ATI RN
ATI Perfusion Questions
1. The nurse is caring for a patient post coronary artery bypass graft who rates his/her pain as an 8 out of 10 on the subjective pain scale. Should the nurse choose to administer morphine sulfate intravenously as it has benefits to cardiac patients (select one that does not apply)?
- A. Decreasing myocardial oxygen supply
- B. Decreasing myocardial oxygen consumption
- C. Decreasing heart rate
- D. Increasing blood pressure
Correct answer: D
Rationale: Morphine sulfate, a potent opioid analgesic, can cause vasodilation leading to a decrease in blood pressure rather than an increase. Choice A is incorrect as morphine can decrease myocardial oxygen consumption by reducing the workload of the heart. Choice B is incorrect as morphine can decrease heart rate as a side effect. Choice C is incorrect as morphine typically decreases blood pressure rather than increasing it.
2. The nurse reviews the laboratory test results of a patient admitted with abdominal pain. Which information will be most important for the nurse to communicate to the health care provider?
- A. Monocytes 4%
- B. Hemoglobin 13.6 g/dL
- C. Platelet count 168,000/μL
- D. White blood cell (WBC) count 15,500/μL
Correct answer: A
Rationale: The correct answer is A. A low percentage of monocytes can indicate a viral infection. This is crucial information to communicate as it suggests a specific type of infection that may require targeted treatment. Choices B, C, and D do not directly relate to an infectious process and are within normal ranges, so they are not as urgent to communicate to the healthcare provider in this context.
3. Which patient requires the most rapid assessment and care by the emergency department nurse?
- A. The patient with hemochromatosis who reports abdominal pain
- B. The patient with neutropenia who has a temperature of 101.8°F
- C. The patient with thrombocytopenia who has oozing gums after a tooth extraction
- D. The patient with sickle cell anemia who has had nausea and diarrhea for 24 hours
Correct answer: B
Rationale: The correct answer is B because a neutropenic patient with a fever is at high risk for developing sepsis. Sepsis can progress rapidly and lead to life-threatening complications. Immediate assessment, obtaining cultures, and initiating antibiotic therapy are essential in this situation. Choices A, C, and D do not present with the same level of urgency as a neutropenic patient with a fever. Abdominal pain in a hemochromatosis patient, oozing gums after a tooth extraction in a thrombocytopenic patient, and nausea and diarrhea in a patient with sickle cell anemia, while concerning, do not indicate the same immediate risk of sepsis as a neutropenic patient with a fever.
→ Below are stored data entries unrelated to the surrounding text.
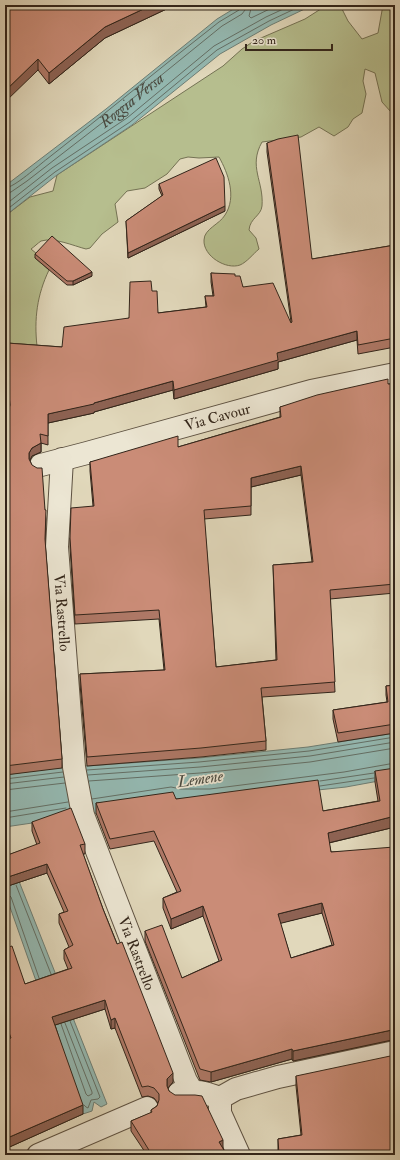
<svg xmlns="http://www.w3.org/2000/svg" width="400" height="1160" font-family="'IM FELL Double Pica',serif">
  <style>
    .green { fill: #b6be8e; stroke: #747254 }
    .water { fill: #94b9b2; stroke: #6d7e75 }
    .lines { fill: none; stroke-linecap: round; stroke-linejoin: round }
    .shore { stroke: #636f66; stroke-width: 1 }
    .pedestrian-casing { stroke: #5e5242; stroke-width: 24 }
    .minor-casing { stroke: #5e5242; stroke-width: 24 }
    .pedestrian { stroke: #ece6d3; stroke-width: 22 }
    .minor { stroke: #ece6d3; stroke-width: 22 }
    .wall { fill: #ae7866; stroke: #32251a; fill-rule: evenodd }
    .shaded-wall { fill: #8d6253; stroke: #32251a }
    .building { fill: #ca8c77; stroke: #32251a; fill-rule: evenodd }
    .labels { text-anchor: middle; stroke-width: 3.5; stroke-linejoin: round; paint-order: stroke }
    .street-label { font-size: 15px; fill: #32251a; stroke: #ece6d3 }
    .water-label { font-size: 16px; font-style: italic; fill: #4a4a40; stroke: #ece6d3 }
  </style>
  <rect width="100%" height="100%" fill="#e1d8bb"/>
  <filter id="stains"><feTurbulence type="fractalNoise" baseFrequency=".005" numOctaves="4"/><feColorMatrix values="0 0 0 0 .2 0 0 0 0 .09 0 0 0 0 .02 0 0 0 .5 -.17"/></filter>
  <radialGradient id="worn" r=".72"><stop offset=".6" stop-color="#630" stop-opacity="0"/><stop offset="1" stop-color="#630" stop-opacity=".3"/></radialGradient>
  <path class="green" d="M 327,5 L 340,5 L 348,21 L 362,39 L 378,33 L 383,5 L 395,5 L 395,142 L 393,141 L 391,112 L 382,102 L 375,73 L 365,69 L 363,81 L 366,94 L 362,113 L 353,119 L 348,127 L 334,136 L 319,127 L 301,137 L 262,142 C 248,167 264,181 262,206 C 261,216 250,218 249,230 L 256,238 L 259,249 C 253,254 247,262 240,265 C 226,270 203,256 204,240 C 204,229 220,224 225,215 C 237,197 228,173 219,157 L 199,158 L 188,157 L 180,159 L 167,174 L 145,188 L 127,191 L 115,204 L 118,222 L 102,234 L 90,248 L 86,249 C 74,246 54,237 41,241 C 38,243 34,247 31,249 L 37,254 L 35,258 L 49,270 C 37,295 34,319 37,346 L 7,352 L 7,384 L 10,413 L 5,446 L 5,216 L 30,197 L 53,191 L 57,175 L 223,66 L 242,49 L 254,41 L 305,19 Z"/>
  <g class="water">
    <path d="M 240,5 L 313,5 L 271,25 L 220,54 L 132,125 L 57,175 L 5,216 L 5,186 L 106,109 L 217,19 Z"/>
    <path d="M 395,733 L 395,778 L 346,787 L 100,813 L 5,827 L 5,775 L 45,769 L 199,758 L 308,747 Z"/>
    <path d="M 5,841 L 11,861 L 107,1104 L 101,1107 L 94,1102 L 92,1111 L 83,1114 L 5,893 Z"/>
  </g>
  <g class="lines">
    <g class="shore">
      <path d="M 252,5 L 249,16 L 251,18 L 278,5"/>
      <path d="M 5,188 C 14,188 39,165 47,159 C 105,114 161,67 219,22 L 239,10 L 241,5"/>
      <path id="s1" d="M 5,194 L 11,192 L 27,181 L 111,116 L 222,26 L 242,14 L 245,10 L 246,5"/>
      <path d="M 5,205 L 52,168 L 127,118 L 214,46 L 266,17 L 292,5"/>
      <path d="M 5,211 L 55,172 L 130,122 L 217,50 L 269,21 L 303,5"/>
      <path d="M 87,770 L 199,762 L 309,751 L 395,737"/>
      <path d="M 88,775 L 200,767 L 310,756 L 395,742"/>
      <path d="M 5,779 L 63,772"/>
      <path d="M 89,781 L 200,773 L 310,762 L 395,748"/>
      <path d="M 320,781 L 374,773"/>
      <path d="M 5,784 L 64,777"/>
      <path d="M 320,786 L 374,778"/>
      <path d="M 5,790 L 65,783"/>
      <path d="M 92,799 L 171,787 L 181,789 L 210,789 L 344,772 L 395,763"/>
      <path d="M 5,812 L 68,802"/>
      <path d="M 5,818 L 66,808"/>
      <path d="M 16,885 L 51,974"/>
      <path d="M 5,894 L 8,894 L 11,897 L 39,978"/>
      <path d="M 70,1021 L 100,1097 L 98,1099 L 91,1100 L 88,1108 L 86,1107 L 84,1105"/>
      <path d="M 61,1024 L 86,1094 L 88,1096 L 92,1094 L 92,1092 L 65,1023"/>
    </g>
    <g class="pedestrian-casing">
      <g id="pedestrian">
        <path id="s2" d="M 62,459 L 57,547 L 74,767 L 83,815 L 186,1081 L 192,1091"/>
      </g>
    </g>
    <g class="minor-casing">
      <g id="minor">
        <path id="s3" d="M 41,465 L 87,453 L 311,391 L 395,374"/>
        <path d="M 179,1093 C 197,1090 203,1092 220,1098"/>
        <path d="M 220,1098 L 236,1089 L 278,1077 L 395,1052"/>
        <path d="M 220,1098 L 220,1113 L 239,1155"/>
        <path d="M 38,1155 L 147,1108"/>
      </g>
    </g>
    <use href="#pedestrian" class="pedestrian"/>
    <use href="#minor" class="minor"/>
  </g>
  <g class="wall">
    <path d="M 15,5 L 175,5 L 105,38 L 49,84 L 38,70 Z"/>
    <path d="M 267,143 L 312,259 L 395,245 L 395,347 L 358,354 L 357,340 L 278,362 L 278,369 L 174,399 L 173,390 L 94,412 L 94,413 L 48,423 L 48,445 L 41,443 L 41,452 L 32,456 L 30,460 L 45,510 L 46,519 L 45,543 L 62,759 L 62,768 L 5,775 L 5,423 L 9,407 L 7,384 L 7,343 L 62,347 L 129,318 L 152,291 L 158,313 L 206,307 L 205,296 L 213,296 L 211,282 L 211,273 L 235,276 L 243,287 L 291,322 L 267,152 Z"/>
    <path d="M 159,184 L 225,211 L 128,258 L 126,221 L 162,196 L 159,189 Z"/>
    <path d="M 35,254 L 92,276 L 73,285 L 67,285 L 35,258 Z"/>
    <path d="M 388,384 L 395,384 L 395,593 L 330,599 L 335,692 L 262,697 L 266,741 L 266,750 L 201,757 L 87,766 L 80,684 L 80,674 L 164,670 L 159,619 L 75,624 L 70,547 L 70,538 L 93,506 L 90,471 L 90,462 L 178,447 L 280,417 L 280,407 ZM 301,475 L 312,562 L 273,565 L 276,660 L 216,667 L 204,519 L 251,515 L 251,487 Z"/>
    <path d="M 395,685 L 395,733 L 338,742 L 333,719 L 333,710 L 387,702 L 386,695 L 386,686 Z"/>
    <path d="M 375,771 L 395,827 L 329,843 L 331,852 L 395,851 L 395,1040 L 392,1040 L 293,1061 L 292,1059 L 211,1082 L 200,1080 L 145,941 L 145,931 L 182,978 L 219,961 L 203,916 L 171,929 L 163,908 L 163,898 L 177,892 L 154,841 L 110,849 L 96,813 L 96,803 L 176,799 L 323,811 L 378,801 L 375,782 ZM 322,913 L 332,945 L 291,958 L 280,923 Z"/>
    <path d="M 32,822 L 85,844 L 85,854 L 83,854 L 103,909 L 173,1082 L 168,1088 L 169,1091 L 223,1149 L 227,1155 L 147,1155 L 131,1131 L 131,1121 L 151,1113 L 151,1110 L 157,1106 L 158,1103 L 154,1098 L 148,1096 L 142,1097 L 115,1028 L 111,1029 L 105,1009 L 55,1025 L 83,1114 L 5,1149 L 5,1040 L 8,1039 L 5,1031 L 5,948 L 25,984 L 68,969 L 64,959 L 64,950 L 69,947 L 59,923 L 59,914 L 64,912 L 47,873 L 5,887 L 5,856 L 37,845 L 32,831 Z"/>
    <path d="M 296,1076 L 395,1155 L 278,1155 L 278,1139 L 301,1135 L 296,1086 Z"/>
  </g>
  <g class="shaded-wall">
    <path d="M 152,5 L 175,5 L 105,38 L 49,84 L 49,73 L 105,27 Z"/>
    <path d="M 38,59 L 38,70 L 5,102 L 5,91 Z"/>
    <path d="M 225,206 L 225,211 L 128,258 L 128,253 Z"/>
    <path d="M 92,272 L 92,276 L 73,285 L 73,281 Z"/>
    <path d="M 357,331 L 357,340 L 278,362 L 278,369 L 174,399 L 174,390 L 277,353 Z"/>
    <path d="M 173,381 L 173,390 L 94,412 L 94,413 L 48,423 L 48,414 L 94,403 Z"/>
    <path d="M 41,443 L 41,452 L 32,456 L 29,462 L 29,453 L 32,448 Z"/>
    <path d="M 301,466 L 301,475 L 251,487 L 251,478 Z"/>
    <path d="M 395,816 L 395,827 L 328,843 L 328,833 Z"/>
    <path d="M 47,864 L 47,873 L 5,887 L 5,878 Z"/>
    <path d="M 322,903 L 322,913 L 278,924 L 278,914 Z"/>
    <path d="M 203,906 L 203,916 L 171,929 L 171,919 Z"/>
    <path d="M 105,1000 L 105,1009 L 52,1026 L 52,1017 Z"/>
    <path d="M 115,1018 L 115,1028 L 111,1029 L 111,1020 Z"/>
    <path d="M 392,1030 L 392,1040 L 293,1061 L 293,1051 Z"/>
    <path d="M 292,1049 L 292,1059 L 211,1082 L 211,1072 Z"/>
    <path d="M 173,1073 L 173,1082 L 167,1089 L 167,1079 Z"/>
    <path d="M 83,1105 L 83,1114 L 5,1149 L 5,1139 Z"/>
    <path d="M 223,1140 L 223,1150 L 219,1142 Z"/>
  </g>
  <g class="building">
    <path d="M 15,5 L 152,5 L 105,27 L 49,73 L 38,59 L 5,91 L 5,13 Z"/>
    <path d="M 298,135 L 312,259 L 395,245 L 395,338 L 358,345 L 357,331 L 277,353 L 278,360 L 174,390 L 173,381 L 94,403 L 94,404 L 48,414 L 48,436 L 40,434 L 41,443 L 32,448 L 29,453 L 29,459 L 32,465 L 37,468 L 42,468 L 45,510 L 46,510 L 45,539 L 62,759 L 5,766 L 5,620 L 6,620 L 5,606 L 5,423 L 10,405 L 7,375 L 7,343 L 62,347 L 64,327 L 129,318 L 130,282 L 151,281 L 152,291 L 157,291 L 158,313 L 207,307 L 205,296 L 214,296 L 211,273 L 235,274 L 235,276 L 240,276 L 243,287 L 273,283 L 291,323 L 292,322 L 267,143 L 278,139 Z"/>
    <path d="M 216,158 L 224,177 L 225,206 L 128,253 L 126,221 L 163,195 L 159,184 Z"/>
    <path d="M 52,236 L 92,272 L 73,281 L 67,281 L 35,254 Z"/>
    <path d="M 388,379 L 388,384 L 395,384 L 395,584 L 330,590 L 335,682 L 261,688 L 266,741 L 201,748 L 87,757 L 80,674 L 165,670 L 159,610 L 75,615 L 70,538 L 71,508 L 94,506 L 90,462 L 178,436 L 178,447 L 281,417 L 280,407 L 317,395 ZM 301,466 L 313,562 L 273,565 L 277,660 L 216,667 L 204,510 L 251,506 L 251,478 Z"/>
    <path d="M 395,685 L 395,724 L 338,733 L 333,710 L 388,702 L 386,686 Z"/>
    <path d="M 395,768 L 395,816 L 328,833 L 331,852 L 394,847 L 395,851 L 395,1030 L 392,1030 L 293,1051 L 292,1049 L 211,1072 L 200,1069 L 145,931 L 162,925 L 182,978 L 222,960 L 203,906 L 171,919 L 163,898 L 181,891 L 154,831 L 110,839 L 96,803 L 173,792 L 176,799 L 318,780 L 323,811 L 380,801 L 375,771 ZM 322,903 L 334,945 L 291,958 L 278,914 Z"/>
    <path d="M 71,808 L 85,844 L 80,845 L 103,909 L 117,944 L 122,942 L 173,1073 L 167,1079 L 167,1086 L 169,1091 L 175,1095 L 195,1095 L 202,1096 L 223,1140 L 219,1142 L 227,1155 L 152,1155 L 131,1121 L 152,1112 L 151,1110 L 157,1106 L 159,1100 L 159,1094 L 154,1088 L 148,1086 L 142,1087 L 115,1018 L 111,1020 L 105,1000 L 52,1017 L 83,1105 L 5,1139 L 5,1040 L 11,1038 L 5,1022 L 5,948 L 12,946 L 25,984 L 72,968 L 64,950 L 73,945 L 59,914 L 68,911 L 47,864 L 5,878 L 5,856 L 40,843 L 32,822 Z"/>
    <path d="M 395,1055 L 395,1155 L 279,1155 L 278,1139 L 302,1135 L 296,1076 Z"/>
  </g>
  <g class="labels">
    <g class="street-label">
      <text dy="5" stroke="none"><textPath href="#s3" startOffset="183">Via Cavour</textPath></text>
      <text dy="5" stroke="none"><textPath href="#s2" startOffset="154">Via Rastrello</textPath></text>
      <text dy="5" stroke="none"><textPath href="#s2" startOffset="506">Via Rastrello</textPath></text>
    </g>
    <g class="water-label">
      <text dy="6" stroke="none"><textPath href="#s1" startOffset="158">Roggia Versa</textPath></text>
      <text transform="translate(200 778) rotate(-8)" y="6">Lemene</text>
    </g>
  </g>
  <rect width="400" height="1160" fill="none" stroke="#e1d8bb" stroke-width="20"/>
  <rect x="6" y="6" width="388" height="1148" fill="none" stroke="#32251a" stroke-width="2"/>
  <rect x="10" y="10" width="380" height="1140" fill="none" stroke="#32251a"/>
  <path d="M246 44v6h86v-6" fill="none" stroke="#32251a" stroke-width="2"/>
  <text x="252" y="44" font-size="12" fill="#32251a" stroke="#ece6d3" stroke-width="3" paint-order="stroke">20 m</text>
  <rect width="100%" height="100%" filter="url(#stains)"/>
  <rect width="100%" height="100%" fill="url(#worn)"/>
</svg>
4. The nurse assesses a patient with pernicious anemia. Which assessment finding would the nurse expect?
- A. Yellow-tinged sclerae
- B. Shiny, smooth tongue
- C. Numbness of the extremities
- D. Gum bleeding and tenderness
Correct answer: C
Rationale: The correct answer is C: Numbness of the extremities. Numbness of the extremities is a common finding in patients with pernicious anemia, which is caused by cobalamin (vitamin B12) deficiency. This deficiency affects the peripheral nervous system, leading to neurological symptoms like numbness and tingling in the extremities. Choices A, B, and D are incorrect: Yellow-tinged sclerae is more indicative of jaundice or liver dysfunction, a shiny smooth tongue is seen in conditions like glossitis, and gum bleeding and tenderness are associated with periodontal disease or vitamin C deficiency, not pernicious anemia.
5. A patient's complete blood count (CBC) shows a hemoglobin of 19 g/dL and a hematocrit of 54%. Which question should the nurse ask to determine possible causes of this finding?
- A. Have you had any recent weight loss?
- B. Do you have any history of lung disease?
- C. Have you noticed any dark or bloody stools?
- D. What is your dietary intake of meats and proteins?
Correct answer: B
Rationale: The correct answer is B: "Do you have any history of lung disease?" The elevated hemoglobin and hematocrit levels suggest polycythemia, which can be seen in conditions like chronic obstructive pulmonary disease (COPD). Option A is less relevant as weight loss is not typically associated with these blood count findings. Option C is more indicative of gastrointestinal bleeding rather than a respiratory issue. Option D focuses on dietary factors, which are less likely to cause such significant elevations in hemoglobin and hematocrit levels as seen in this case.